An ideal diatomic gas is operated as volume*(temperature)^3=constant. If final temperature is 3 times the initial temperature find change in internal energy and work done by gas

To tackle the problem of an ideal diatomic gas where the relationship between volume and temperature is given by the equation \( V \cdot T^3 = \text{constant} \), we need to analyze the situation step by step. We are asked to find the change in internal energy and the work done by the gas when the final temperature is three times the initial temperature.

Understanding the Relationship

First, let's denote the initial temperature as \( T_1 \) and the final temperature as \( T_2 = 3T_1 \). According to the relationship provided, we can express the volumes at these temperatures as follows:

• Initial volume: \( V_1 \cdot T_1^3 = C \) (where \( C \) is a constant)
• Final volume: \( V_2 \cdot T_2^3 = C \)

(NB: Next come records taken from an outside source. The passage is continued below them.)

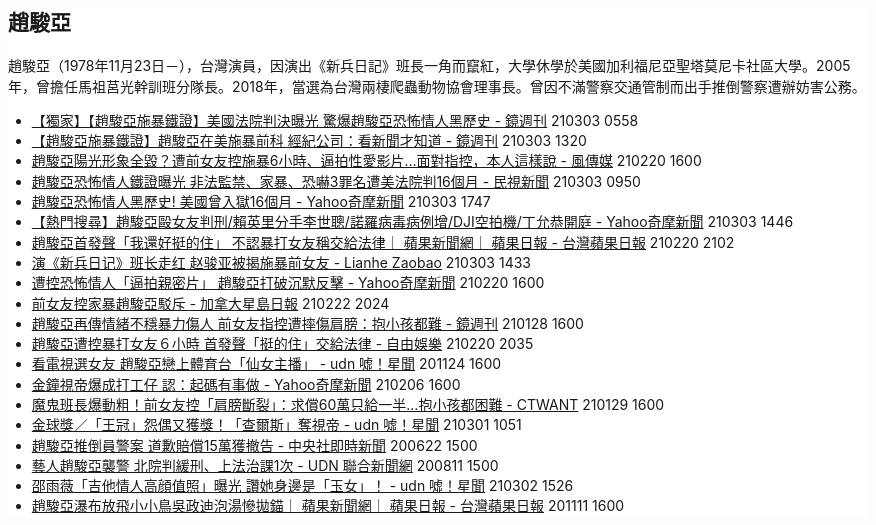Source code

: ## 趙駿亞

趙駿亞（1978年11月23日－），台灣演員，因演出《新兵日記》班長一角而竄紅，大學休學於美國加利福尼亞聖塔莫尼卡社區大學。2005年，曾擔任馬祖莒光幹訓班分隊長。2018年，當選為台灣兩棲爬蟲動物協會理事長。曾因不滿警察交通管制而出手推倒警察遭辦妨害公務。
- [【獨家】【趙駿亞施暴鐵證】美國法院判決曝光 驚爆趙駿亞恐怖情人黑歷史 - 鏡週刊](https://www.mirrormedia.mg/story/20210302inv001/ "【獨家】【趙駿亞施暴鐵證】美國法院判決曝光 驚爆趙駿亞恐怖情人黑歷史 - 鏡週刊") 210303 0558
- [【趙駿亞施暴鐵證】趙駿亞在美施暴前科 經紀公司：看新聞才知道 - 鏡週刊](http://www.mirrormedia.mg/story/20210303inv001/ "【趙駿亞施暴鐵證】趙駿亞在美施暴前科 經紀公司：看新聞才知道 - 鏡週刊") 210303 1320
- [趙駿亞陽光形象全毀？遭前女友控施暴6小時、逼拍性愛影片…面對指控，本人這樣說 - 風傳媒](https://www.storm.mg/lifestyle/3488893 "趙駿亞陽光形象全毀？遭前女友控施暴6小時、逼拍性愛影片…面對指控，本人這樣說 - 風傳媒") 210220 1600
- [趙駿亞恐怖情人鐵證曝光 非法監禁、家暴、恐嚇3罪名遭美法院判16個月 - 民視新聞](https://www.ftvnews.com.tw/news/detail/2021303W0116 "趙駿亞恐怖情人鐵證曝光 非法監禁、家暴、恐嚇3罪名遭美法院判16個月 - 民視新聞") 210303 0950
- [趙駿亞恐怖情人黑歷史! 美國曾入獄16個月 - Yahoo奇摩新聞](https://tw.news.yahoo.com/%E8%B6%99%E9%A7%BF%E4%BA%9E%E6%81%90%E6%80%96%E6%83%85%E4%BA%BA%E9%BB%91%E6%AD%B7%E5%8F%B2-%E7%BE%8E%E5%9C%8B%E6%9B%BE%E5%85%A5%E7%8D%8416%E5%80%8B%E6%9C%88-094753939.html "趙駿亞恐怖情人黑歷史! 美國曾入獄16個月 - Yahoo奇摩新聞") 210303 1747
- [【熱門搜尋】趙駿亞毆女友判刑/賴英里分手李世聰/諾羅病毒病例增/DJI空拍機/丁允恭開庭 - Yahoo奇摩新聞](https://tw.news.yahoo.com/%E7%86%B1%E9%96%80%E6%90%9C%E5%B0%8B%E8%B6%99%E9%A7%BF%E4%BA%9E%E6%AF%86%E5%A5%B3%E5%8F%8B%E5%88%A4%E5%88%91%E8%B3%B4%E8%8B%B1%E9%87%8C%E5%88%86%E6%89%8B%E6%9D%8E%E4%B8%96%E8%81%B0%E8%AB%BE%E7%BE%85%E7%97%85%E6%AF%92%E7%97%85%E4%BE%8B%E5%A2%9Edji%E7%A9%BA%E6%8B%8D%E6%A9%9F%E4%B8%81%E5%85%81%E6%81%AD%E9%96%8B%E5%BA%AD-064629333.html "【熱門搜尋】趙駿亞毆女友判刑/賴英里分手李世聰/諾羅病毒病例增/DJI空拍機/丁允恭開庭 - Yahoo奇摩新聞") 210303 1446
- [趙駿亞首發聲「我還好挺的住」 不認暴打女友稱交給法律｜ 蘋果新聞網｜ 蘋果日報 - 台灣蘋果日報](https://tw.appledaily.com/entertainment/20210220/JRAVPC3L7NE57JO7RKWJXSNUU4/ "趙駿亞首發聲「我還好挺的住」 不認暴打女友稱交給法律｜ 蘋果新聞網｜ 蘋果日報 - 台灣蘋果日報") 210220 2102
- [演《新兵日记》班长走红 赵骏亚被揭施暴前女友 -  Lianhe Zaobao](https://www.zaobao.com.sg/zentertainment/celebs/story20210303-1128397 "演《新兵日记》班长走红 赵骏亚被揭施暴前女友 -  Lianhe Zaobao") 210303 1433
- [遭控恐怖情人「逼拍親密片」 趙駿亞打破沉默反擊 - Yahoo奇摩新聞](https://tw.news.yahoo.com/%E9%81%AD%E6%8E%A7%E6%81%90%E6%80%96%E6%83%85%E4%BA%BA-%E9%80%BC%E6%8B%8D%E8%A6%AA%E5%AF%86%E7%89%87-%E8%B6%99%E9%A7%BF%E4%BA%9E%E6%89%93%E7%A0%B4%E6%B2%89%E9%BB%98%E5%8F%8D%E6%93%8A-132932559.html "遭控恐怖情人「逼拍親密片」 趙駿亞打破沉默反擊 - Yahoo奇摩新聞") 210220 1600
- [前女友控家暴趙駿亞駁斥 - 加拿大星島日報](https://www.singtao.ca/4784971/2021-02-22/post-%E5%89%8D%E5%A5%B3%E5%8F%8B%E6%8E%A7%E5%AE%B6%E6%9A%B4-%E8%B6%99%E9%A7%BF%E4%BA%9E%E9%A7%81%E6%96%A5/ "前女友控家暴趙駿亞駁斥 - 加拿大星島日報") 210222 2024
- [趙駿亞再傳情緒不穩暴力傷人 前女友指控遭摔傷肩膀：抱小孩都難 - 鏡週刊](https://www.mirrormedia.mg/story/20210129ent006/ "趙駿亞再傳情緒不穩暴力傷人 前女友指控遭摔傷肩膀：抱小孩都難 - 鏡週刊") 210128 1600
- [趙駿亞遭控暴打女友６小時 首發聲「挺的住」交給法律 - 自由娛樂](https://ent.ltn.com.tw/news/breakingnews/3444596 "趙駿亞遭控暴打女友６小時 首發聲「挺的住」交給法律 - 自由娛樂") 210220 2035
- [看電視選女友 趙駿亞戀上體育台「仙女主播」 - udn 噓！星聞](https://stars.udn.com/star/story/10088/5038924 "看電視選女友 趙駿亞戀上體育台「仙女主播」 - udn 噓！星聞") 201124 1600
- [金鐘視帝爆成打工仔 認：起碼有事做 - Yahoo奇摩新聞](https://tw.news.yahoo.com/%E9%87%91%E9%90%98%E8%A6%96%E5%B8%9D%E7%88%86%E6%88%90%E6%89%93%E5%B7%A5%E4%BB%94-%E8%AA%8D-%E8%B5%B7%E7%A2%BC%E6%9C%89%E4%BA%8B%E5%81%9A-035003632.html "金鐘視帝爆成打工仔 認：起碼有事做 - Yahoo奇摩新聞") 210206 1600
- [魔鬼班長爆動粗！前女友控「肩膀斷裂」：求償60萬只給一半…抱小孩都困難 - CTWANT](https://www.ctwant.com/article/99238 "魔鬼班長爆動粗！前女友控「肩膀斷裂」：求償60萬只給一半…抱小孩都困難 - CTWANT") 210129 1600
- [金球獎／「王冠」怨偶又獲獎！「查爾斯」奪視帝 - udn 噓！星聞](https://stars.udn.com/star/story/10091/5285129 "金球獎／「王冠」怨偶又獲獎！「查爾斯」奪視帝 - udn 噓！星聞") 210301 1051
- [趙駿亞推倒員警案 道歉賠償15萬獲撤告 - 中央社即時新聞](https://www.cna.com.tw/news/firstnews/202006220085.aspx "趙駿亞推倒員警案 道歉賠償15萬獲撤告 - 中央社即時新聞") 200622 1500
- [藝人趙駿亞襲警 北院判緩刑、上法治課1次 - UDN 聯合新聞網](https://udn.com/news/story/7321/4772226 "藝人趙駿亞襲警 北院判緩刑、上法治課1次 - UDN 聯合新聞網") 200811 1500
- [邵雨薇「吉他情人高顔值照」曝光 讚她身邊是「玉女」！ - udn 噓！星聞](https://stars.udn.com/star/story/10089/5289007 "邵雨薇「吉他情人高顔值照」曝光 讚她身邊是「玉女」！ - udn 噓！星聞") 210302 1526
- [趙駿亞瀑布放飛小小鳥吳政迪泡湯慘拋錨｜ 蘋果新聞網｜ 蘋果日報 - 台灣蘋果日報](https://tw.appledaily.com/entertainment/20201111/IFCAKSMLH5CHHP4BXI2SQE6W3A/ "趙駿亞瀑布放飛小小鳥吳政迪泡湯慘拋錨｜ 蘋果新聞網｜ 蘋果日報 - 台灣蘋果日報") 201111 1600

From these equations, we can derive the volumes:

• From the initial condition: \( V_1 = \frac{C}{T_1^3} \)
• From the final condition: \( V_2 = \frac{C}{(3T_1)^3} = \frac{C}{27T_1^3} \)

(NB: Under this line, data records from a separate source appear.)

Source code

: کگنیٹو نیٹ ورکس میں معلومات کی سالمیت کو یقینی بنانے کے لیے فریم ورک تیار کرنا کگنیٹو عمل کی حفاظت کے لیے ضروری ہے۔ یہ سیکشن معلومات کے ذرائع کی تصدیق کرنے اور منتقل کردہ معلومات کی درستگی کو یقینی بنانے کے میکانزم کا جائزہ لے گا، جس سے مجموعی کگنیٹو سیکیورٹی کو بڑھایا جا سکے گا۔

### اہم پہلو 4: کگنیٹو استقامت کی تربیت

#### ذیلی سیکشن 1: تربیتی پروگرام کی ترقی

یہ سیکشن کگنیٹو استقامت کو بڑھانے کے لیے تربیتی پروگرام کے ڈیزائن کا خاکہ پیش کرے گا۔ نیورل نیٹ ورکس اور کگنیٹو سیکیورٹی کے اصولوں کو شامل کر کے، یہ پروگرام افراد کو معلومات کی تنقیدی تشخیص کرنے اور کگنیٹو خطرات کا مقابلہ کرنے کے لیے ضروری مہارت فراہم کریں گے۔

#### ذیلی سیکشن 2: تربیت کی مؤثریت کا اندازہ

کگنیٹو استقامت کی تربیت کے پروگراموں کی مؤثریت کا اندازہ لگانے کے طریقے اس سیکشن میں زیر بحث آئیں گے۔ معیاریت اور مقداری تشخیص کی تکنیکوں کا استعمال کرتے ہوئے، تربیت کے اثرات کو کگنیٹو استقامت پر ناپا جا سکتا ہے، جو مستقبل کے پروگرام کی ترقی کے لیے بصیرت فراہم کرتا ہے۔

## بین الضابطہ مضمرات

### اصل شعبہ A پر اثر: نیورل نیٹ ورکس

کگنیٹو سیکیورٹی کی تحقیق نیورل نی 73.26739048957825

Calculating the Change in Internal Energy

The change in internal energy (\( \Delta U \)) for an ideal gas can be calculated using the formula:

ΔU = nC_vΔT

For a diatomic gas, the molar heat capacity at constant volume (\( C_v \)) is typically \( \frac{5}{2}R \). The change in temperature (\( ΔT \)) is:

ΔT = T_2 - T_1 = 3T_1 - T_1 = 2T_1

Now substituting this into the equation for \( ΔU \):

ΔU = n \cdot \frac{5}{2}R \cdot (2T_1) = 5nRT_1

Determining the Work Done by the Gas

Next, we need to find the work done by the gas during this process. The work done by the gas in a quasi-static process can be expressed as:

W = ∫ P dV

However, since we have a specific relationship between volume and temperature, we can use the ideal gas law \( PV = nRT \) to express pressure in terms of volume and temperature:

P = \frac{nRT}{V}

To find the work done, we can substitute this expression into the work integral. But first, we need to find the change in volume:

ΔV = V_2 - V_1 = \frac{C}{27T_1^3} - \frac{C}{T_1^3} = C\left(\frac{1}{27T_1^3} - \frac{1}{T_1^3}\right) = C\left(\frac{1 - 27}{27T_1^3}\right) = -\frac{26C}{27T_1^3}

Now, the work done can be approximated using the average pressure and the change in volume:

W = P_{avg} \cdot ΔV

Using the ideal gas law at the initial state, we can find the average pressure:

P_{avg} = \frac{nR(T_1 + T_2)}{2V_{avg}} = \frac{nR(4T_1)}{2\left(\frac{C}{T_1^3}\right)} = \frac{2nRT_1^4}{C}

Substituting this into the work equation gives:

W = \frac{2nRT_1^4}{C} \cdot \left(-\frac{26C}{27T_1^3}\right) = -\frac{52nRT_1}{27}

Final Results

To summarize, we have:

• Change in internal energy (ΔU): \( 5nRT_1 \)
• Work done by the gas (W): \( -\frac{52nRT_1}{27} \)

This analysis shows how the relationships between volume, temperature, and the properties of an ideal gas can be used to derive important thermodynamic quantities. If you have any further questions or need clarification on any part of this process, feel free to ask!